Fasten ist so alt wie die Menschheit selbst. Jahreszeitliche Schwankungen im Nahrungsangebot prägten in der Entwicklungsgeschichte den Stoffwechsel aller Lebewesen. Die Fähigkeit auch längere Zeiträume ohne Nahrungsaufnahme auszukommen und aus körpereigenen Depos zu leben war für das Überleben, insbesondere für den Menschen von entscheidender Bedeutung.

Fasten ist die Fähigkeit, für eine begrenzte Zeit den Bedarf an Nährstoffen aus körpereigenen Reserven zu decken.
Schon im Altertum entwickelten die Menschen aus dieser biologischen Fähigkeit Fastenkulturen mit religiös-spirituellen und medizinisch-therapeutischen Zielsetzungen.
So beschreiben auch die Ärzte der Antike (Hypokrates 460 - 370 v. Chr.) die therapeutische Wirksamkeit von Fastenzeiten für die Heilung durch den "innerern Arzt".

In der modernen westlichen Welt mit einem Überangebot an Nahrungsmittel allerdings ging das Wissen um die Wirkung des Fastens verloren und durch den allgemeinen Rückgang des religiösen-spirituellen Fastens geriet diese, für Körper und Seele gleichermaßen, segensreiche Therapieform beinahe in Vergessenheit.

Die Wiederentdeckung der positiven Auswirkungen erfolgte erst zu Beginn des vorigen Jahrhunderts. Dabei sind insbesondere die Ärzte Dr. med. Otto Buchinger (1878-1966) und Dr. med. F. X. Mayr (1875-1965) zu nennen.

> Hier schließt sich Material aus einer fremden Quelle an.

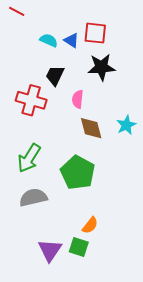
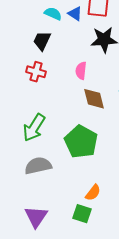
black trapezoid: (55, 75) -> (42, 41), moved
red cross: (31, 100) -> (36, 72), size x0.7
purple triangle: (50, 250) -> (36, 217), moved

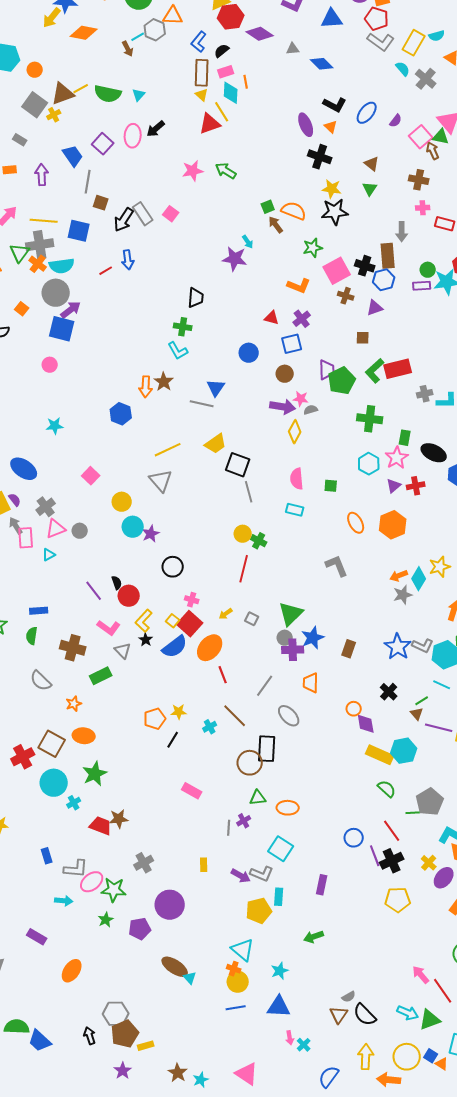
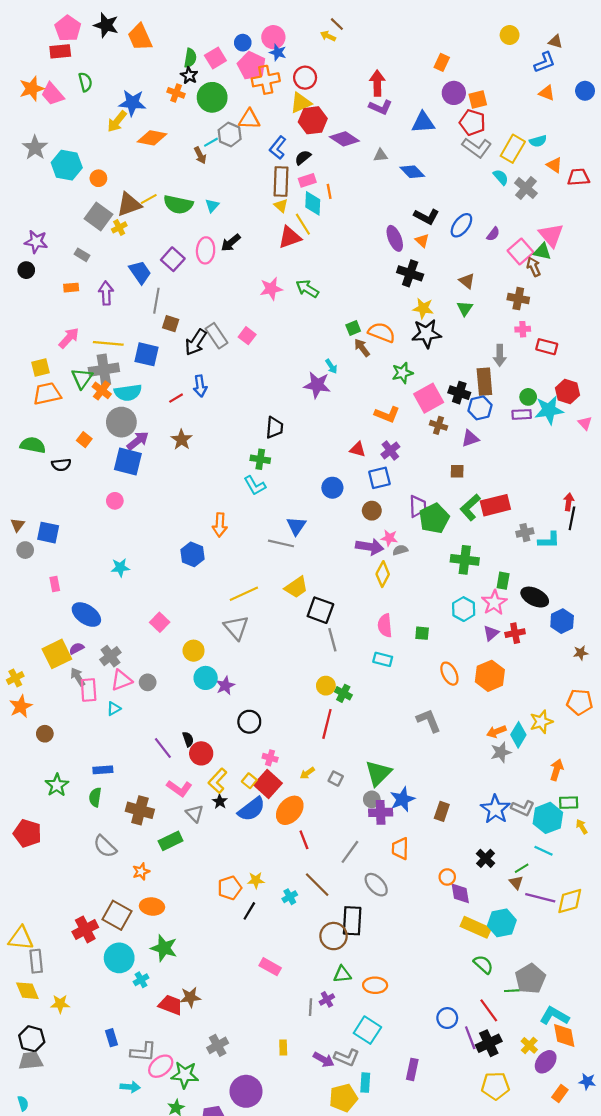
brown star: (164, 382) -> (182, 440), moved
purple semicircle: (15, 500) -> (77, 648), turned -80
green star: (95, 774) -> (164, 948), turned -30

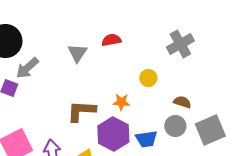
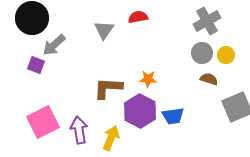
yellow circle: (148, 78) -> (226, 55), moved
gray circle: (175, 126) -> (202, 53), moved

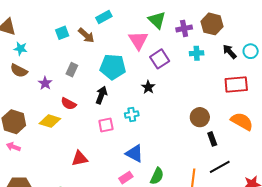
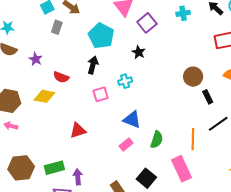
cyan pentagon: (113, 67) -> (101, 36), turned 30
gray rectangle: (72, 70) -> (57, 27), moved

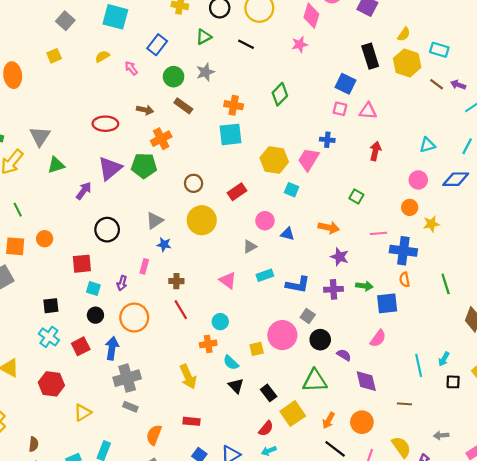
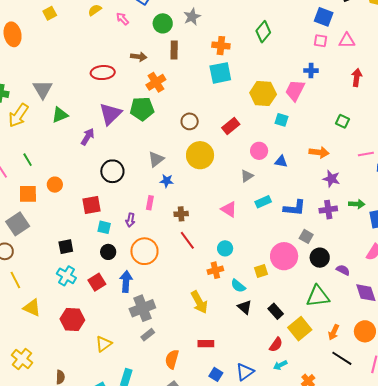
brown rectangle: (183, 106) -> (174, 50), turned 60
gray rectangle: (130, 407) -> (148, 335), turned -56

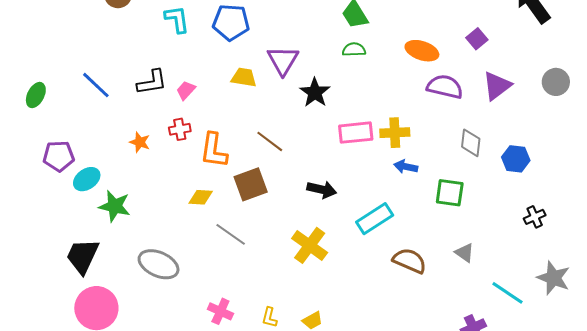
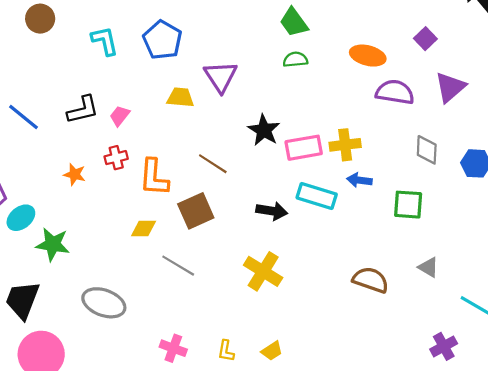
blue pentagon: (231, 22) -> (162, 40), turned 30
black star: (315, 92) -> (264, 130), moved
cyan rectangle: (375, 219) -> (317, 196), moved, turned 54

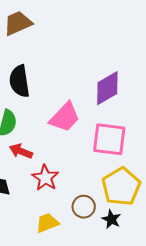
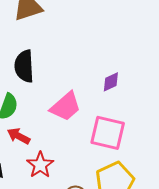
purple diamond: (107, 88) -> (111, 82), size x0.6

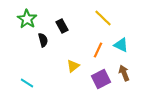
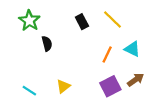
black rectangle: (62, 26) -> (82, 22), moved
yellow triangle: (73, 66) -> (63, 86), moved
brown arrow: (124, 73) -> (136, 80), turned 77

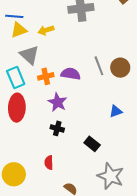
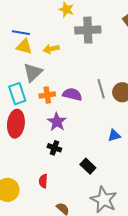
yellow triangle: (19, 30) -> (24, 46), turned 30
gray triangle: (29, 55) -> (33, 72), turned 30

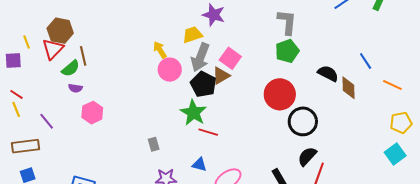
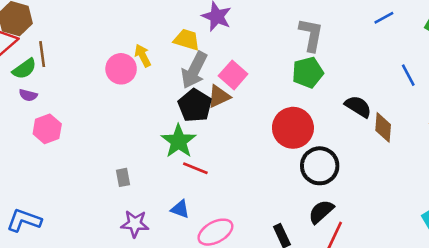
yellow trapezoid: (192, 35) -> (187, 40), turned 30
blue line: (366, 61) -> (408, 75), moved
pink circle: (170, 70) -> (121, 69), moved

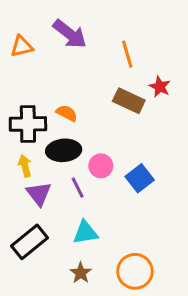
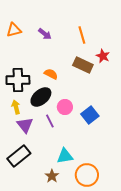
purple arrow: (70, 34) -> (45, 34), moved, size x0.6
orange semicircle: (67, 113) -> (51, 74), moved
black ellipse: (64, 150) -> (41, 97), turned -35
cyan triangle: (85, 233) -> (65, 156), moved

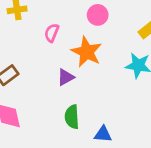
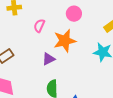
orange star: (87, 52) -> (65, 41), turned 30

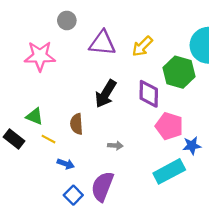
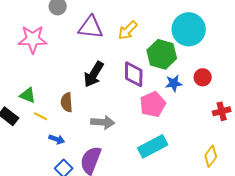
pink pentagon: (169, 126) -> (153, 104), turned 30
gray arrow: (115, 146) -> (103, 122), size x1.6
blue star: (192, 146) -> (174, 83), moved

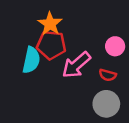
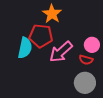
orange star: (50, 24) -> (52, 14), moved
pink circle: (115, 46) -> (92, 45), moved

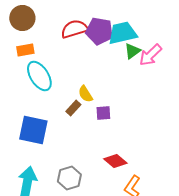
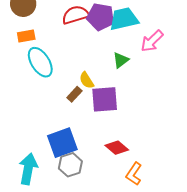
green triangle: (132, 51) -> (121, 60), moved
purple square: (103, 113) -> (105, 99), size x1.8
blue square: (33, 130) -> (62, 143), moved, turned -32

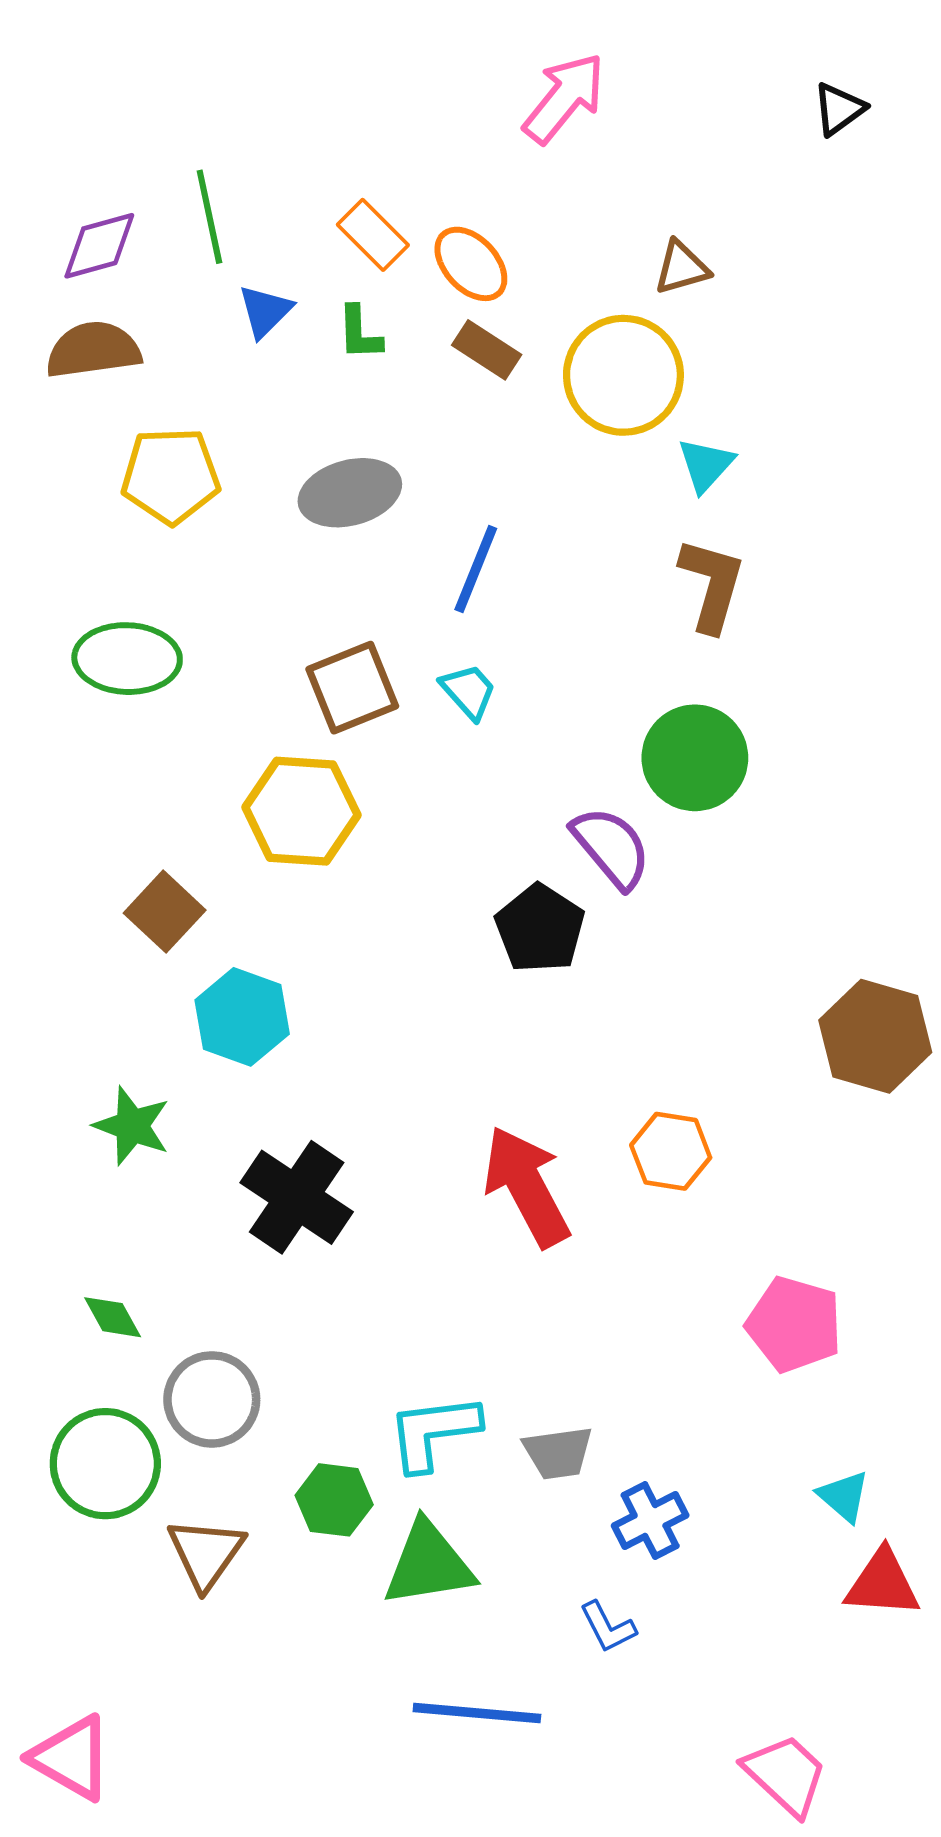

Viele anerkannte Mediziner haben die Ideen und Grundsätze dieser Fastenpioniere übernommen und in einigen Varianten ergänzt bzw. abgewandelt. Die bekanntesten Modifikationen sind die von Dr. med. Fahrner (Buttermilch) oder von Anemueller (Molkekur). Dr. med. Helmut Lützner hat aus dem stationären Heilfasten nach Dr. Otto Buchinger den Begriff "Fasten für Gesunde" als präventive Maßnahme zur Erhaltung von Gesundheit und Vitalität geprägt. Diese Form des Fastens eignet sich hervorragend als Einstieg in diese Therapieform und ist insbesondere innerhalb einer Fastengruppe für jeden leicht erlern- und erlebbar.